Wenig verwunderlich, dass auch der Verkehrsclub Deutschland (VCD) die Strecke aktivieren will. „Gerade auch auf dem Land brauchen wir die Schiene“, sagt Matthias Lieb vom VCD. Untersuchungen zeigten, dass bei Pendlern die Schiene beliebter ist als der Bus. Die Chancen für eine Streckenbelebung durch die Förderung aus Berlin seien so gut wie nie. „Es wäre schade, wenn man da als Kommune nicht zugreifen würde“, sagt Lieb. Um eine Signal zu senden, müsste nun alles in Bewegung gesetzt werden, um zumindest den Ausflugsverkehr ab diesem Sommer zwischen Mengen und Stockach fahren zu lassen.
Neben der CO2-Einsparung und der Verkehrsverlagerung auf die Schiene spricht Verkehrsexperte Ralf Derwing zusätzlich von Entwicklungsachsen. „Durch eine Aktivierung von Zugstrecken gewinnen Orte an Attraktivität“. Als Beispiel nennt er Erfurt, das an das Schnellbahnnetz der ICE-Strecke München–Berlin angeschlossen wurde. Und tatsächlich, nachdem Erfurt damit zum Bahnknotenpunkt in der Mitte Deutschlands wurde, gab es Neugründungen von Firmen. Aus Berlin, München und Frankfurt reist man in jeweils in zwei Stunden hier her.
Eingewachsene Gleise an der Verladestation von Valet und Ott – jährlich 200.000 Tonnen Kies wurden bis in die 2000er-Jahre hinein abgebaut und viel davon via Schiene abtransportiert.
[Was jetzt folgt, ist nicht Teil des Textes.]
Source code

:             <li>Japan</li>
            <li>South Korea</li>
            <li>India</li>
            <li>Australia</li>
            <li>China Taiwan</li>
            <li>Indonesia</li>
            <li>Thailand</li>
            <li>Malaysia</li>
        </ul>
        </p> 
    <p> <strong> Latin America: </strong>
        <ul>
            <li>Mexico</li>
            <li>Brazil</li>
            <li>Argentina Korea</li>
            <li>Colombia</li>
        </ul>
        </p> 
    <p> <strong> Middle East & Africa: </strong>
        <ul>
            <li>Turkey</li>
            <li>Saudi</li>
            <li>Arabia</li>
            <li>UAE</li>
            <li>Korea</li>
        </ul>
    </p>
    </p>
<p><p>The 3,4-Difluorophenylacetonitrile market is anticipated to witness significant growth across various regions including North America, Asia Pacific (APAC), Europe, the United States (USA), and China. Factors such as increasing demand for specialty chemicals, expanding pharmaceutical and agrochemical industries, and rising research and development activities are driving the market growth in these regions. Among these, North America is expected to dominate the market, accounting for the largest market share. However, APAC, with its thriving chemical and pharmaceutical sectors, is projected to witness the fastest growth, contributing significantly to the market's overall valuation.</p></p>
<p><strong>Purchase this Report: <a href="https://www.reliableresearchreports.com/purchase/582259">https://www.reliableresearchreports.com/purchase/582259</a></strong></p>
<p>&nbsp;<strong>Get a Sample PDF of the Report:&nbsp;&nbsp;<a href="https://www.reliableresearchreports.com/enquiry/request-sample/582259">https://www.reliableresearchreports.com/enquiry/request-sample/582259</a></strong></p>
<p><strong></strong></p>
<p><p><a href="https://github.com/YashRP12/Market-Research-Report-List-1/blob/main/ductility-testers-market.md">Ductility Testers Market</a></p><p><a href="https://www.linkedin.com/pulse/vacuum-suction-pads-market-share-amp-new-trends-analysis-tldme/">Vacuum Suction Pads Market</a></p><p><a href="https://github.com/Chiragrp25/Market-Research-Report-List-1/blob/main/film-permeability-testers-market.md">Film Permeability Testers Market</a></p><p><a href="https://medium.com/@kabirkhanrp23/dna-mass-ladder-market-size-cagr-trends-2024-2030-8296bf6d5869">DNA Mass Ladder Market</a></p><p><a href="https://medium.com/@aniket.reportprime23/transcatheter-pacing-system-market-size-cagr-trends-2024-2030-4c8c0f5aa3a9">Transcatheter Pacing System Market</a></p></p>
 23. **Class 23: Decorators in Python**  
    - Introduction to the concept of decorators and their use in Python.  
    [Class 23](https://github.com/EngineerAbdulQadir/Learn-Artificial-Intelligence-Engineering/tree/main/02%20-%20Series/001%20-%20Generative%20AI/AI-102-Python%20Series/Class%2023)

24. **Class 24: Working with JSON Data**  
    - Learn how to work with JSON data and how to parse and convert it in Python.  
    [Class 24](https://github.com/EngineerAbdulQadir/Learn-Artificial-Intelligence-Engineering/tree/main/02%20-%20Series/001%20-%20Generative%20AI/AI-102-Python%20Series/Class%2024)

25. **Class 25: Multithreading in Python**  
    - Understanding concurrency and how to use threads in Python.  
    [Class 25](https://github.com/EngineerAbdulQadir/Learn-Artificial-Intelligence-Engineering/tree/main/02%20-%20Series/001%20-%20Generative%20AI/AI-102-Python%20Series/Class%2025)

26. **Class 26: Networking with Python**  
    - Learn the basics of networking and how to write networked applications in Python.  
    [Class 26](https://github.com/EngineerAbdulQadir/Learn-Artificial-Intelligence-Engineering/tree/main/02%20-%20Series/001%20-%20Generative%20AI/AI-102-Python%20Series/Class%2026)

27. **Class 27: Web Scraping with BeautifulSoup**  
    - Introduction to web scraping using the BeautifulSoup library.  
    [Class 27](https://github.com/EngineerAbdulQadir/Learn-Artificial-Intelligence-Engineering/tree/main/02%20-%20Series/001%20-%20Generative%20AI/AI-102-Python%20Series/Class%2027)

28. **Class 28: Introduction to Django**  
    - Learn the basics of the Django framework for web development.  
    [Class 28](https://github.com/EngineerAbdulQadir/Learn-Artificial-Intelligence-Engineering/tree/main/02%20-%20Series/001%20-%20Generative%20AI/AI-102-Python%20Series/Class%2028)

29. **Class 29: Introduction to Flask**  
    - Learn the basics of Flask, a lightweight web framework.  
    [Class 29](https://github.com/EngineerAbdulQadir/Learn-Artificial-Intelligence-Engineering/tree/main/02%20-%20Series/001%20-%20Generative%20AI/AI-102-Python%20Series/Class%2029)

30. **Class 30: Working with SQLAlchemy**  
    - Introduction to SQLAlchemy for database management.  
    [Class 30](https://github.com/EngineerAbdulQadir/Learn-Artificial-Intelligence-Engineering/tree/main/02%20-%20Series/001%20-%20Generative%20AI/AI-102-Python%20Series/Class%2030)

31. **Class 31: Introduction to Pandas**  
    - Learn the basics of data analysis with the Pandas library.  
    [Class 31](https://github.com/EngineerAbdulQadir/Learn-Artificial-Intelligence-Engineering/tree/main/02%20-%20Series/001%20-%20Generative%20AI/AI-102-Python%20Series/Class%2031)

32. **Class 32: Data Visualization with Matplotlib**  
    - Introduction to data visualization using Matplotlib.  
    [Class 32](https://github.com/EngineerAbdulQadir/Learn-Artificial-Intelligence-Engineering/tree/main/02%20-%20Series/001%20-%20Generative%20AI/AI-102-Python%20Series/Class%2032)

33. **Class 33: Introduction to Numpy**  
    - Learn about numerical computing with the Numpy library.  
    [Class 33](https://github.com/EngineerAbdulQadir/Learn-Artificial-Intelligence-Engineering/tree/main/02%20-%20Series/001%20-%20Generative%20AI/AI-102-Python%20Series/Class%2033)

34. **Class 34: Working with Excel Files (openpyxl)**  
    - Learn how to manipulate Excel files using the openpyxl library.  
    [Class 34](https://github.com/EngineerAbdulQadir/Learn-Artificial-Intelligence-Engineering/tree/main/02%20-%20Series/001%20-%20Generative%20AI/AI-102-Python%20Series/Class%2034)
Zurück zur kleineren Ablachtalbahn: Dass zukünftig IRE-Züge auf dem Weg in die Schweiz in Mengen und in Krauchenwies halten könnten, hält Ralf Derwing für denkbar. Und auch die Anbindung von Stuttgart über Tübingen, Sigmaringen, Krauchenwies nach Stockach und an den Bodensee könnte in greifbare Nähe rücken. Sigmaringen würde plötzlich eine neue Attraktivität erlangen. Mit der Elektrifizierung und dem zweigleisigen Streckenausbau der Donautalbahn könnte die Kreisstadt zudem in einer knappen Stunde mit Ulm verbunden werden und damit sogar einen Pendlerstatus erlangen.
Allerdings muss dies noch in allen Rathäusern ankommen. Sigmaringens Bürgermeister Marcus Ehm (CDU) hatte sich bei der obigen Abstimmung zur Ablachtalbahn enthalten. „Ein falsches Zeichen“, findet Derwing, der aber glaubt, dass es hier an Information fehlt. Andere Bürgermeister an der Strecke positionieren sich eindeutiger. Arne Zwick (CDU) aus Meßkirch zum Beispiel möchte die Bahnstrecke unbedingt und auch Wolfgang Sigrist (CDU), Bürgermeister der 2500 Einwohnergemeinde Sauldorf, würde sich über die Belebung der Ablachtalbahn freuen: „Ich bin überzeugt, dass die Wiederaufnahme einen massiven Entwicklungsschub für die Region bringen wird!“
Aufgelassenes Viadukt, zum Teil eingewachsen an der Strecke Sigmaringen–Krauchenwies. 1969 fuhr hier der letzte Personenzug von Meßkirch nach Sigmaringen. Die Trasse gibt es noch, die meisten Schienenstränge wurden aber entfernt.